● **Saved data entries**:
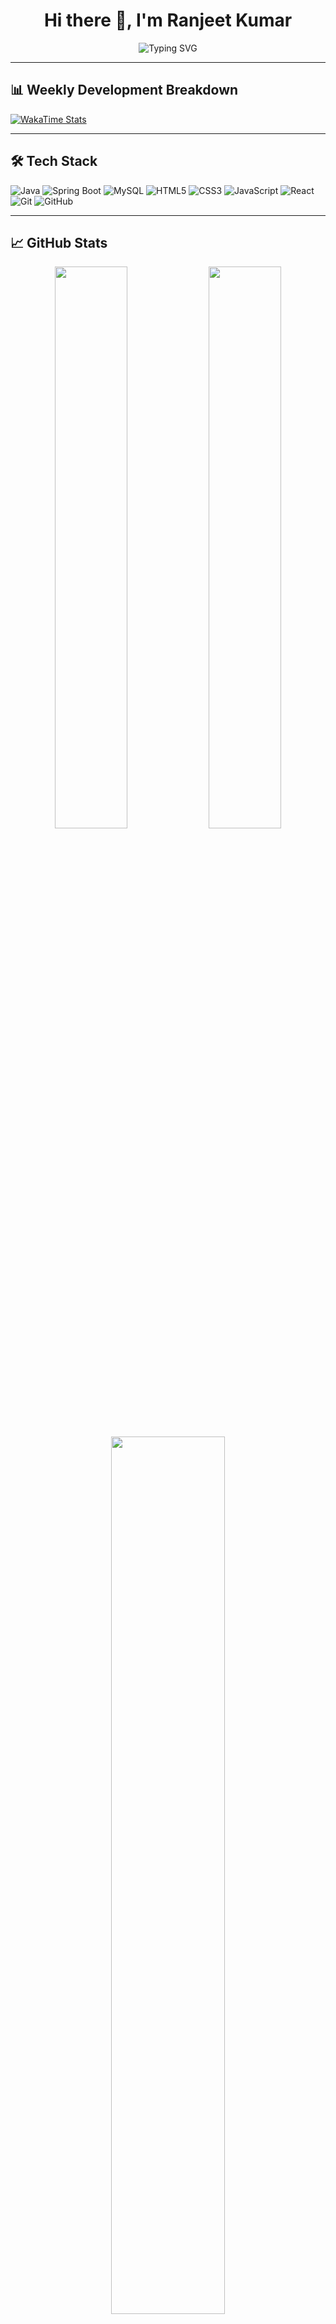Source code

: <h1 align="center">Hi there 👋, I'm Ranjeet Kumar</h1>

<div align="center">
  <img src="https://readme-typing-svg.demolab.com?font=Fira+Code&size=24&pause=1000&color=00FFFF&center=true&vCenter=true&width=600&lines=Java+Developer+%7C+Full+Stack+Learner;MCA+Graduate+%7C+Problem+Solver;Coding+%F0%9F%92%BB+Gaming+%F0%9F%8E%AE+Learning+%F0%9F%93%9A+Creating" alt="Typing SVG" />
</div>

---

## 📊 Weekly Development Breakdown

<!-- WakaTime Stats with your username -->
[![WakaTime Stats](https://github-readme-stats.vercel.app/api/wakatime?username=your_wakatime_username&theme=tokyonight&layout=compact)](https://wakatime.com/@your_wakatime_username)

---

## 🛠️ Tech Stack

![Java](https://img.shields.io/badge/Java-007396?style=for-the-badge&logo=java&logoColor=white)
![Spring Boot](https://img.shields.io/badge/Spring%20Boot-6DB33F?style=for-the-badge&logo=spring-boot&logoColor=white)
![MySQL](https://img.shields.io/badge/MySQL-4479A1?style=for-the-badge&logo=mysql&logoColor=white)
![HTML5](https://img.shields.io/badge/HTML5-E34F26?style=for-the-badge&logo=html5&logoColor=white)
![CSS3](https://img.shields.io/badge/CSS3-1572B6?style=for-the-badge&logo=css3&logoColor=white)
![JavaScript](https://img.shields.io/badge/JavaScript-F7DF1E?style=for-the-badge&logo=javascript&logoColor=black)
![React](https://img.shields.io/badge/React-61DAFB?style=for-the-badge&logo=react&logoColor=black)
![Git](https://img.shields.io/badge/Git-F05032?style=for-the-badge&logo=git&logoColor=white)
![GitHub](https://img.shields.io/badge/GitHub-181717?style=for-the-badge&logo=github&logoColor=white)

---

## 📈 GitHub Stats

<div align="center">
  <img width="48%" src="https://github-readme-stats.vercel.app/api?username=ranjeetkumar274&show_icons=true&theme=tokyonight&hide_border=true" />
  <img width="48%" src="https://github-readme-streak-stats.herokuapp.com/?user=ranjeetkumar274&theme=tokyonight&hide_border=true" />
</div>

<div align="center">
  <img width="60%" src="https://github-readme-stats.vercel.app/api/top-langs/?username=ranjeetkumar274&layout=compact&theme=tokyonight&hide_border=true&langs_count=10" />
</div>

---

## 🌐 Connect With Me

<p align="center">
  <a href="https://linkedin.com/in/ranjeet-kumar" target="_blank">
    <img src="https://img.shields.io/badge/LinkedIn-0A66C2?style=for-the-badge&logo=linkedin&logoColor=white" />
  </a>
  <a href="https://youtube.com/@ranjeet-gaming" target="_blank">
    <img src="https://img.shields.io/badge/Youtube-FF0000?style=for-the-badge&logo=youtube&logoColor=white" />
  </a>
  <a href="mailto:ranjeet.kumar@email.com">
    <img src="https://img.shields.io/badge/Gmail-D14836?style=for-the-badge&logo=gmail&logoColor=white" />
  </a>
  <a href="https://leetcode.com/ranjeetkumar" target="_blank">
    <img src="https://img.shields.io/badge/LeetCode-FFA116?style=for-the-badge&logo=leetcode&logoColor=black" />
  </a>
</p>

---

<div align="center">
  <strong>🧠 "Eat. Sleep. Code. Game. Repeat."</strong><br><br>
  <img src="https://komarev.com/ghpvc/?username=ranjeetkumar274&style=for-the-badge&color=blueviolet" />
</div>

● **WHAT YOU NEED TO DO**: Exactly restate the lines from the beginning of the data through the line with "<!-- WakaTime Stats with your username -->", and no others, keeping pictures out.

● **OUTPUT**:
Source code

: <h1 align="center">Hi there 👋, I'm Ranjeet Kumar</h1>

<div align="center">
  <img src="https://readme-typing-svg.demolab.com?font=Fira+Code&size=24&pause=1000&color=00FFFF&center=true&vCenter=true&width=600&lines=Java+Developer+%7C+Full+Stack+Learner;MCA+Graduate+%7C+Problem+Solver;Coding+%F0%9F%92%BB+Gaming+%F0%9F%8E%AE+Learning+%F0%9F%93%9A+Creating" alt="Typing SVG" />
</div>

---

## 📊 Weekly Development Breakdown

<!-- WakaTime Stats with your username -->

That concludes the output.